- [Instruction]: Return the listing exactly as it appears, but strip out the images.

(Source material)

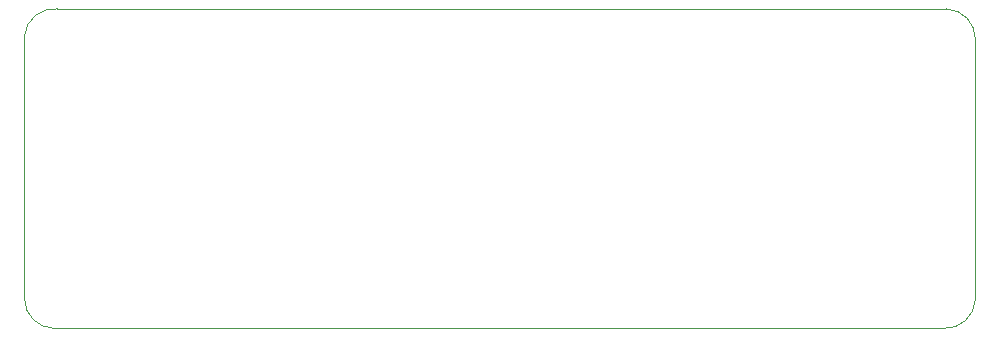
<source format=gbr>
G04 (created by PCBNEW (22-Jun-2014 BZR 4027)-stable) date Mon 16 May 2016 20:18:32 BST*
%MOIN*%
G04 Gerber Fmt 3.4, Leading zero omitted, Abs format*
%FSLAX34Y34*%
G01*
G70*
G90*
G04 APERTURE LIST*
%ADD10C,0.00590551*%
%ADD11C,0.00393701*%
G04 APERTURE END LIST*
G54D10*
G54D11*
X64850Y-76150D02*
X64850Y-67550D01*
X65950Y-66650D02*
X95575Y-66650D01*
X96550Y-71750D02*
X96550Y-67675D01*
X96550Y-67674D02*
G75*
G03X95574Y-66649I-1000J24D01*
G74*
G01*
X65949Y-66649D02*
G75*
G03X64849Y-67550I-99J-1000D01*
G74*
G01*
X96550Y-76350D02*
X96550Y-71750D01*
X69550Y-77300D02*
X95500Y-77300D01*
X95499Y-77299D02*
G75*
G03X96549Y-76350I50J999D01*
G74*
G01*
X65850Y-77300D02*
X69550Y-77300D01*
X64850Y-76150D02*
X64850Y-76300D01*
X64850Y-76300D02*
G75*
G03X65850Y-77300I1000J0D01*
G74*
G01*
M02*

</source>
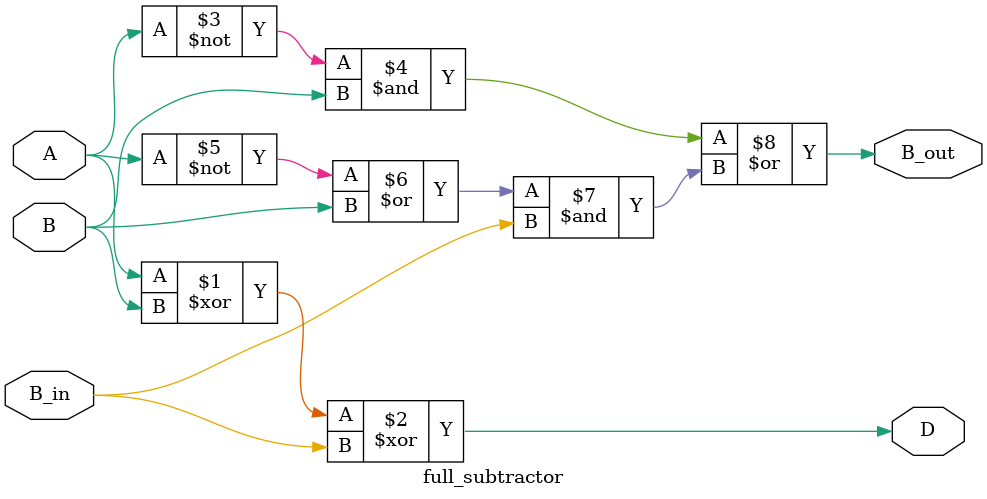
<source format=v>
module verified_sub_16bit(A, B, D, B_out);
    input [16:1] A;       // 16-bit input A
    input [16:1] B;       // 16-bit input B
    output [16:1] D;      // 16-bit difference output
    output B_out;         // Borrow out

    wire b4, b8, b12;

    // Instantiate 4-bit subtractors
    subtractor_4 sub1(
        .A(A[4:1]),
        .B(B[4:1]),
        .B_in(0),
        .D(D[4:1]),
        .B_out(b4)
    );

    subtractor_4 sub2(
        .A(A[8:5]),
        .B(B[8:5]),
        .B_in(b4),
        .D(D[8:5]),
        .B_out(b8)
    );

    subtractor_4 sub3(
        .A(A[12:9]),
        .B(B[12:9]),
        .B_in(b8),
        .D(D[12:9]),
        .B_out(b12)
    );

    subtractor_4 sub4(
        .A(A[16:13]),
        .B(B[16:13]),
        .B_in(b12),
        .D(D[16:13]),
        .B_out(B_out)
    );
endmodule

module subtractor_4(A, B, B_in, D, B_out);
    input [4:1] A;        // 4-bit input A
    input [4:1] B;        // 4-bit input B
    input B_in;           // Borrow in
    output [4:1] D;       // 4-bit difference output
    output B_out;         // Borrow out

    wire p1, p2, p3, p4;  // Propagate signals
    wire g1, g2, g3, g4;  // Generate signals
    wire b1, b2, b3;      // Internal borrow signals

    // Instantiate full subtractors for each bit
    full_subtractor fs1(
        .A(A[1]),
        .B(B[1]),
        .B_in(B_in),
        .D(D[1]),
        .B_out(b1)
    );

    full_subtractor fs2(
        .A(A[2]),
        .B(B[2]),
        .B_in(b1),
        .D(D[2]),
        .B_out(b2)
    );

    full_subtractor fs3(
        .A(A[3]),
        .B(B[3]),
        .B_in(b2),
        .D(D[3]),
        .B_out(b3)
    );

    full_subtractor fs4(
        .A(A[4]),
        .B(B[4]),
        .B_in(b3),
        .D(D[4]),
        .B_out(B_out)
    );

    // Generate and propagate signals
    assign p1 = A[1] ^ B[1];
    assign g1 = ~A[1] & B[1];

    assign p2 = A[2] ^ B[2];
    assign g2 = ~A[2] & B[2];

    assign p3 = A[3] ^ B[3];
    assign g3 = ~A[3] & B[3];

    assign p4 = A[4] ^ B[4];
    assign g4 = ~A[4] & B[4];

endmodule

module full_subtractor(A, B, B_in, D, B_out);
    input A;              // Input A
    input B;              // Input B
    input B_in;           // Borrow in
    output D;             // Difference output
    output B_out;         // Borrow out

    assign D = A ^ B ^ B_in; // Difference calculation
    assign B_out = (~A & B) | ((~A | B) & B_in); // Borrow out calculation
endmodule
</source>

(End Source material)

- [Output]:
<source format=gbr>
G04 (created by PCBNEW (22-Jun-2014 BZR 4027)-stable) date Mon 16 May 2016 20:18:32 BST*
%MOIN*%
G04 Gerber Fmt 3.4, Leading zero omitted, Abs format*
%FSLAX34Y34*%
G01*
G70*
G90*
G04 APERTURE LIST*
%ADD10C,0.00590551*%
%ADD11C,0.00393701*%
G04 APERTURE END LIST*
G54D10*
G54D11*
X64850Y-76150D02*
X64850Y-67550D01*
X65950Y-66650D02*
X95575Y-66650D01*
X96550Y-71750D02*
X96550Y-67675D01*
X96550Y-67674D02*
G75*
G03X95574Y-66649I-1000J24D01*
G74*
G01*
X65949Y-66649D02*
G75*
G03X64849Y-67550I-99J-1000D01*
G74*
G01*
X96550Y-76350D02*
X96550Y-71750D01*
X69550Y-77300D02*
X95500Y-77300D01*
X95499Y-77299D02*
G75*
G03X96549Y-76350I50J999D01*
G74*
G01*
X65850Y-77300D02*
X69550Y-77300D01*
X64850Y-76150D02*
X64850Y-76300D01*
X64850Y-76300D02*
G75*
G03X65850Y-77300I1000J0D01*
G74*
G01*
M02*

</source>
<source format=v>
module verified_sub_16bit(A, B, D, B_out);
    input [16:1] A;       // 16-bit input A
    input [16:1] B;       // 16-bit input B
    output [16:1] D;      // 16-bit difference output
    output B_out;         // Borrow out

    wire b4, b8, b12;

    // Instantiate 4-bit subtractors
    subtractor_4 sub1(
        .A(A[4:1]),
        .B(B[4:1]),
        .B_in(0),
        .D(D[4:1]),
        .B_out(b4)
    );

    subtractor_4 sub2(
        .A(A[8:5]),
        .B(B[8:5]),
        .B_in(b4),
        .D(D[8:5]),
        .B_out(b8)
    );

    subtractor_4 sub3(
        .A(A[12:9]),
        .B(B[12:9]),
        .B_in(b8),
        .D(D[12:9]),
        .B_out(b12)
    );

    subtractor_4 sub4(
        .A(A[16:13]),
        .B(B[16:13]),
        .B_in(b12),
        .D(D[16:13]),
        .B_out(B_out)
    );
endmodule

module subtractor_4(A, B, B_in, D, B_out);
    input [4:1] A;        // 4-bit input A
    input [4:1] B;        // 4-bit input B
    input B_in;           // Borrow in
    output [4:1] D;       // 4-bit difference output
    output B_out;         // Borrow out

    wire p1, p2, p3, p4;  // Propagate signals
    wire g1, g2, g3, g4;  // Generate signals
    wire b1, b2, b3;      // Internal borrow signals

    // Instantiate full subtractors for each bit
    full_subtractor fs1(
        .A(A[1]),
        .B(B[1]),
        .B_in(B_in),
        .D(D[1]),
        .B_out(b1)
    );

    full_subtractor fs2(
        .A(A[2]),
        .B(B[2]),
        .B_in(b1),
        .D(D[2]),
        .B_out(b2)
    );

    full_subtractor fs3(
        .A(A[3]),
        .B(B[3]),
        .B_in(b2),
        .D(D[3]),
        .B_out(b3)
    );

    full_subtractor fs4(
        .A(A[4]),
        .B(B[4]),
        .B_in(b3),
        .D(D[4]),
        .B_out(B_out)
    );

    // Generate and propagate signals
    assign p1 = A[1] ^ B[1];
    assign g1 = ~A[1] & B[1];

    assign p2 = A[2] ^ B[2];
    assign g2 = ~A[2] & B[2];

    assign p3 = A[3] ^ B[3];
    assign g3 = ~A[3] & B[3];

    assign p4 = A[4] ^ B[4];
    assign g4 = ~A[4] & B[4];

endmodule

module full_subtractor(A, B, B_in, D, B_out);
    input A;              // Input A
    input B;              // Input B
    input B_in;           // Borrow in
    output D;             // Difference output
    output B_out;         // Borrow out

    assign D = A ^ B ^ B_in; // Difference calculation
    assign B_out = (~A & B) | ((~A | B) & B_in); // Borrow out calculation
endmodule
</source>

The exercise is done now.